# [TRY IT]
Look below for the line containing "M576 844V796L616 792"; from there through the line containing "M1 222 24 183", both lines included, please set down each line exactly and nothing else.

# [Stored data]
####

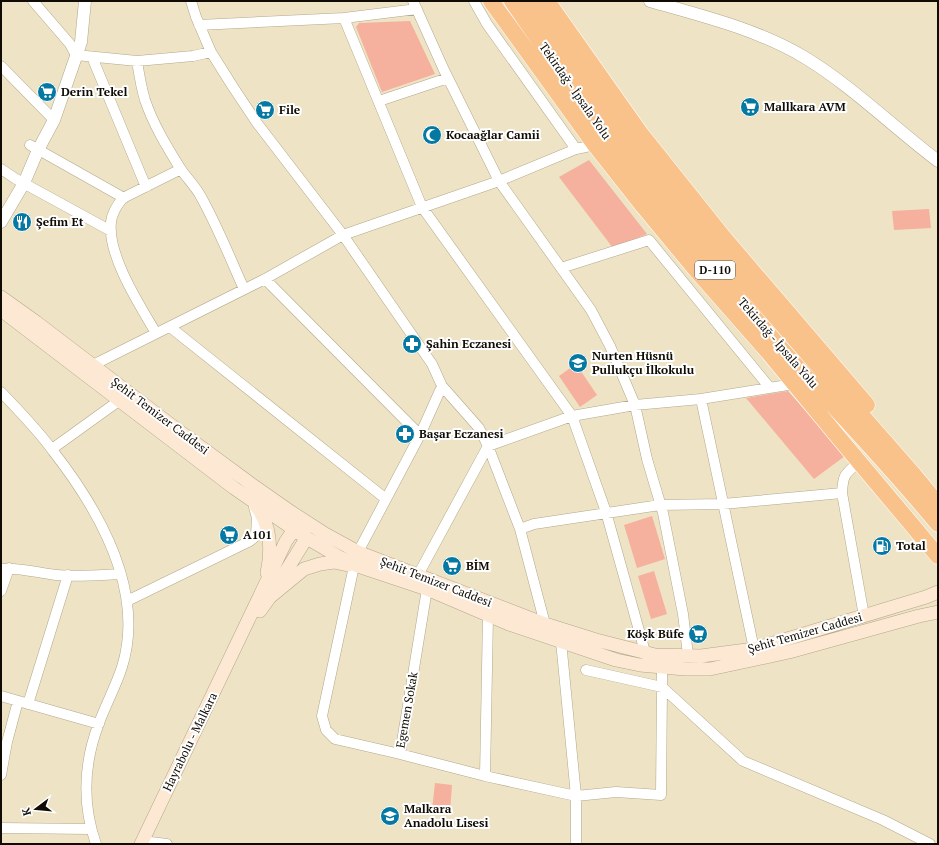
<svg xmlns="http://www.w3.org/2000/svg" width="939" height="845" font-family="'PT Serif',serif">
  <style>
    .green { fill: #f5b09e }
    .lines { fill: none; stroke-linecap: round; stroke-linejoin: round }
    .minor-casing { stroke: #b2a88b; stroke-width: 11 }
    .tertiary-casing { stroke: #b2a88b; stroke-width: 13 }
    .secondary-casing { stroke: #b2a88b; stroke-width: 14 }
    .trunk-casing { stroke: #fff; stroke-width: 17 }
    .minor { stroke: #fff; stroke-width: 10 }
    .tertiary { stroke: #fff; stroke-width: 12 }
    .secondary { stroke: #fde8d4; stroke-width: 13 }
    .trunk { stroke: #fac28b; stroke-width: 16 }
    .labels { text-anchor: middle; stroke-width: 4; stroke-linejoin: round; paint-order: stroke }
    .shield { fill: #fff; stroke: #58554f; stroke-width: 1 }
    .shield-label { font-size: 11px; font-weight: bold; fill: #100c04 }
    .street-label { font-size: 12px; fill: #100c04; stroke: #fff }
    .poi-label { font-size: 12px; font-weight: bold; fill: #100c04; stroke: #fff; text-anchor: start }
  </style>
  <rect width="100%" height="100%" fill="#eee3c4"/>
  <path class="green" d="M410 21 435 74 382 92 356 27 359 23Z
    M589 160 647 234 613 248 559 177Z
    M929 209 931 228 894 230 892 211Z
    M576 364 597 395 580 407 559 376Z
    M788 391 845 456 814 479 746 398Z
    M652 516 665 559 637 568 624 525Z
    M654 571 667 614 651 619 638 576Z
    M435 783 452 785 450 812 432 810Z"/>
  <g class="lines">
    <defs>
      <path id="minor" d="M33 1 70 44 76 55 137 61 193 56 211 52
        M191 1 196 17 211 52 233 87 257 123 343 235 432 364 442 386 479 428 488 446 520 529 545 624
        M413 1 444 70 499 181 591 310 610 346 635 405 647 459 663 513 683 614 688 655
        M474 1 487 24 576 149
        M344 18 417 9
        M199 25 344 18 422 207 572 416 606 512 645 652
        M92 57 146 187
        M137 61C139 74 141 87 145 100 153 124 167 147 180 168 186 177 194 185 200 195 217 225 230 258 244 289
        M1 66 54 120
        M379 101 448 78
        M30 145 124 198
        M1 169 16 179 111 231
        M561 268 649 240 770 388
        M265 279 420 435
        M170 327 386 499
        M156 333C140 306 107 255 111 222 112 213 117 205 123 198L181 169
        M93 365 265 279 343 235 499 181 576 149 595 145
        M1 392C19 411 38 430 53 451 99 510 146 590 122 667 116 686 106 704 99 723 84 762 82 804 96 844
        M701 399 754 649
        M52 449 120 400
        M859 462C845 474 843 474 842 493L864 616
        M520 529 534 524 660 505 723 504 842 493
        M358 552 420 435 442 386
        M354 566 322 716 326 730 335 739 400 754 427 589
        M1 569C19 567 38 573 56 575 78 577 99 575 121 574
        M418 575 488 446 572 416 635 405 701 399 794 384
        M1 591 9 568
        M127 601 250 541 256 536 257 518 254 507
        M662 668V687L743 761 883 820 930 844
        M1 696 99 724
        M28 704 68 575
        M396 753 485 776 488 616
        M1 775 7 742 18 701
        M485 776 576 796 561 641
        M1 828 91 829
        M142 841 167 844
        M576 844V796L616 792 661 795 662 687 586 670"/>
      <path id="tertiary" d="M650 1C702 16 757 29 804 57 852 86 893 127 938 161
        M1 222 24 183 38 150 54 120 81 42 85 1"/>
      <path id="secondary" d="M1 297 36 322 175 428 251 484 291 512 325 534 358 552 545 624 596 640 655 655 701 656 754 649 926 597 938 592
        M1 310 234 488 305 537 341 558 358 566 427 589 509 624 616 660 640 665 685 669H710L789 652 919 616 938 612
        M256 506C271 525 272 549 267 573
        M275 589 304 542V529
        M260 611 270 597 304 569 320 564 334 562 348 565
        M141 844 286 541 291 534 304 529"/>
      <path id="trunk" d="M491 1 595 145 643 206 696 270 769 353 839 438 938 556
        M512 1C571 87 631 171 698 251 729 288 761 326 793 362 842 416 892 468 938 524
        M530 1 575 68 668 192 710 242 914 475 938 504
        M547 1 641 134 724 238 867 405"/>
    </defs>
    <use href="#minor" class="minor-casing"/>
    <use href="#tertiary" class="tertiary-casing"/>
    <use href="#secondary" class="secondary-casing"/>
    <use href="#trunk" class="trunk-casing"/>
    <use href="#minor" class="minor"/>
    <use href="#tertiary" class="tertiary"/>
    <use href="#secondary" class="secondary"/>
    <use href="#trunk" class="trunk"/>
  </g>
  <defs>
    <symbol id="supermarket-disc" viewBox="-11 -11 22 22"><circle r="9.5" fill="#0579a2" stroke="#fff"/><path d="M-6-5.5h2.5l.6 2H6L4.5 2H-2.5L-4.4-4H-6ZM-1.5 3.2a1.3 1.3 0 1 0 .1 0ZM3 3.2a1.3 1.3 0 1 0 .1 0Z" fill="#fff"/></symbol>
    <symbol id="mosque-disc" viewBox="-11 -11 22 22"><circle r="9.5" fill="#0579a2" stroke="#fff"/><path d="M3.5-4.9A6 6 0 1 0 3.5 4.9A5 5 0 1 1 3.5-4.9Z" fill="#fff"/></symbol>
    <symbol id="restaurant-disc" viewBox="-11 -11 22 22"><circle r="9.5" fill="#0579a2" stroke="#fff"/><path d="M-5-6h1v4h1v-4h1v4h1v-4h1v5L-1.5 .5V6h-2V.5L-5-1ZM5-6V6H3V1.5H1.5Q1.5-4 5-6Z" fill="#fff"/></symbol>
    <symbol id="pharmacy-disc" viewBox="-11 -11 22 22"><circle r="9.5" fill="#0579a2" stroke="#fff"/><path d="M-2-6h4v4h4v4h-4v4h-4v-4h-4v-4h4Z" fill="#fff"/></symbol>
    <symbol id="school-disc" viewBox="-11 -11 22 22"><circle r="9.5" fill="#0579a2" stroke="#fff"/><path d="M0-5L7-2L0 1L-7-2ZM-4 1L0 2.5L4 1V4Q0 6-4 4Z" fill="#fff"/></symbol>
    <symbol id="fuel-disc" viewBox="-11 -11 22 22"><circle r="9.5" fill="#0579a2" stroke="#fff"/><path d="M-5.5-6h7V0h2V4h1.3V-2.5L3-4.5l.8-.8L6-3V5H2.5V1h-1V6h-7ZM-4.2-4.7v3.2H.2V-4.7Z" fill="#fff"/></symbol>
  </defs>
  <g fill-rule="evenodd">
    <use href="#supermarket-disc" x="36" y="81" width="22" height="22"/>
    <use href="#supermarket-disc" x="739" y="96" width="22" height="22"/>
    <use href="#supermarket-disc" x="254" y="99" width="22" height="22"/>
    <use href="#mosque-disc" x="421" y="124" width="22" height="22"/>
    <use href="#restaurant-disc" x="11" y="211" width="22" height="22"/>
    <use href="#pharmacy-disc" x="401" y="333" width="22" height="22"/>
    <use href="#school-disc" x="567" y="352" width="22" height="22"/>
    <use href="#pharmacy-disc" x="394" y="423" width="22" height="22"/>
    <use href="#supermarket-disc" x="218" y="524" width="22" height="22"/>
    <use href="#fuel-disc" x="871" y="535" width="22" height="22"/>
    <use href="#supermarket-disc" x="441" y="555" width="22" height="22"/>
    <use href="#supermarket-disc" x="687" y="623" width="22" height="22"/>
    <use href="#school-disc" x="379" y="805" width="22" height="22"/>
  </g>
  <g class="labels">
    <rect class="shield" x="695" y="261" width="40" height="18" rx="3"/>
    <g class="shield-label">
      <text x="715" y="274">D-110</text>
    </g>
    <g class="street-label">
      <text transform="translate(575 91) rotate(55)" y="4">Tekirdağ - İpsala Yolu</text>
      <text transform="translate(778 343) rotate(49)" y="4">Tekirdağ - İpsala Yolu</text>
      <text transform="translate(160 416) rotate(37)" y="4">Şehit Temizer Caddesi</text>
      <text transform="translate(436 582) rotate(21)" y="4">Şehit Temizer Caddesi</text>
      <text transform="translate(805 633) rotate(-16)" y="4">Şehit Temizer Caddesi</text>
      <text transform="translate(407 710) rotate(-80)" y="4">Egemen Sokak</text>
      <text transform="translate(190 742) rotate(-64)" y="4">Hayrabolu - Malkara</text>
    </g>
    <g class="poi-label">
      <text x="61" y="96">Derin Tekel</text>
      <text x="764" y="111">Mallkara AVM</text>
      <text x="279" y="114">File</text>
      <text x="446" y="139">Kocaağlar Camii</text>
      <text x="36" y="226">Şefim Et</text>
      <text x="426" y="348">Şahin Eczanesi</text>
      <text x="592" y="360">Nurten Hüsnü<tspan x="592" dy="14">Pullukçu İlkokulu</tspan></text>
      <text x="419" y="438">Başar Eczanesi</text>
      <text x="243" y="539">A101</text>
      <text x="896" y="550">Total</text>
      <text x="466" y="570">BİM</text>
      <text x="684" y="638" text-anchor="end">Köşk Büfe</text>
      <text x="404" y="813">Malkara<tspan x="404" dy="14">Anadolu Lisesi</tspan></text>
    </g>
  </g>
  <rect width="939" height="845" fill="none" stroke="#100c04" stroke-width="4"/>
  <g transform="translate(36 809) rotate(254)" stroke="#ffffff" stroke-width="3" paint-order="stroke">
  <path d="M0-3L7 15L0 10L-7 15Z" fill="#100c04"/>
  <text y="-6" font-size="11" font-weight="bold" text-anchor="middle" fill="#100c04">K</text>
  </g>
</svg>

####

# [EXERCISE SOLUTION]
        M576 844V796L616 792 661 795 662 687 586 670"/>
      <path id="tertiary" d="M650 1C702 16 757 29 804 57 852 86 893 127 938 161
        M1 222 24 183 38 150 54 120 81 42 85 1"/>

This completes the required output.